Se trata de ofrecer una explicación simple para evitar la complejidad de esas respuestas que dan cuenta de nuestra vulnerabilidad
A propósito de los incendios que asolaron la península durante el mes de julio surgieron precisamente una serie de teorías que nos hablaban sobre la supuesta provocación de estos desastres en zonas previamente proyectadas como futuros parques eólicos. Sin olvidar que, al menos de momento, tales suposiciones han sido desmontadas comparando el mapa del terreno ardido con el mapa del futuro parque, la propia elaboración de estas conjeturas nos lleva su realidad más profunda (y peligrosa): el recurso a la desinformación como forma de conseguir la acogida de la teoría.

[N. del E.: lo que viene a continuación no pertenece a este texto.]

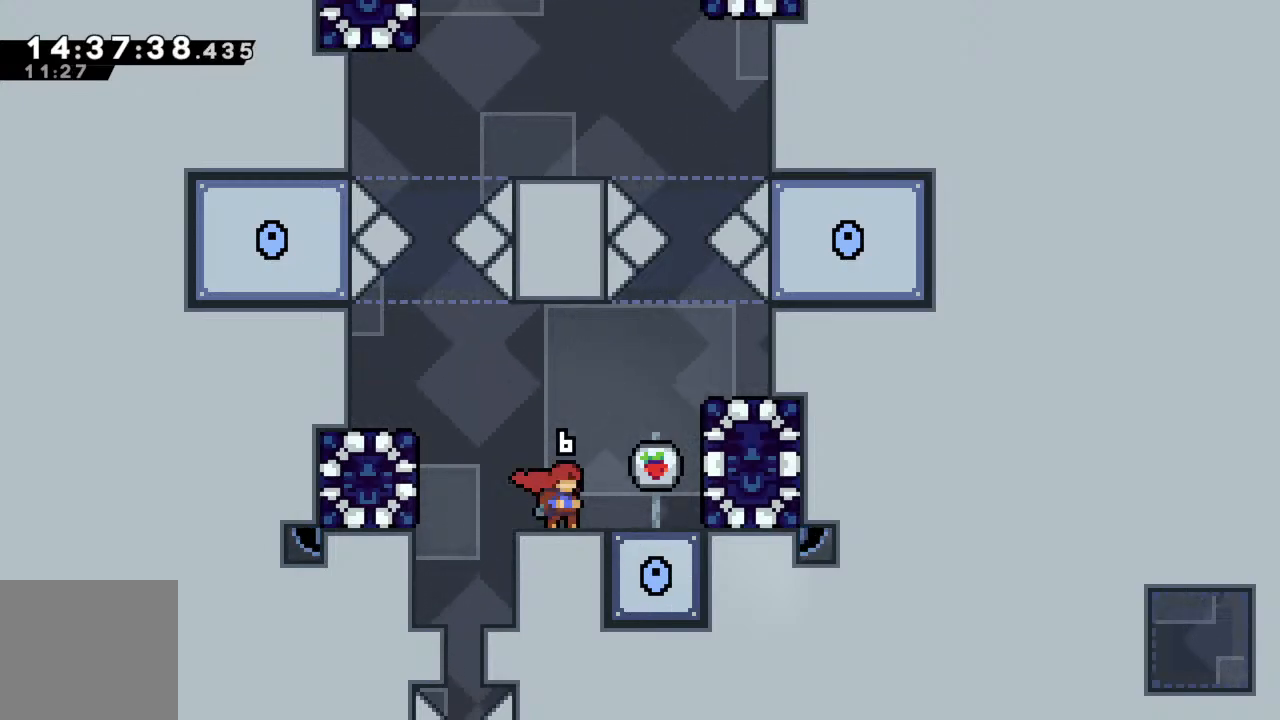
{"buttons": [], "left_stick": "center", "events": []}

Y es que, en el caso al que nos venimos refiriendo en el párrafo anterior, las capturas de dos titulares difundidas en redes («Proyectan en Os Ancares y O Courel uno de los mayores parques eólicos del noroeste» y «En directo: 850 personas desalojadas y viviendas quemadas en los incendios de O Courel y Valdeorras») –sin más relación entre ellas que el hecho de que alguien las juntara– fueron suficientes para deslegitimar, a ojos de algunos usuarios, las informaciones científicas probadas y comprobadas sobre el cambio climático y su implicación en las oleadas de incendios. Consciente o inconscientemente, terminamos así por adoptar no solo el discurso negacionista de la extrema derecha, sino también sus propias prácticas basadas en la desinformación. La deconstrucción de la realidad compartida a través del engaño es, así, un recurso empleado por la ultraderecha en su propio beneficio, tal y como sucedió con el conocido Pizzagate y la teoría conspirativa contra Hillary Clinton en plena disputa electoral frente a Donald Trump.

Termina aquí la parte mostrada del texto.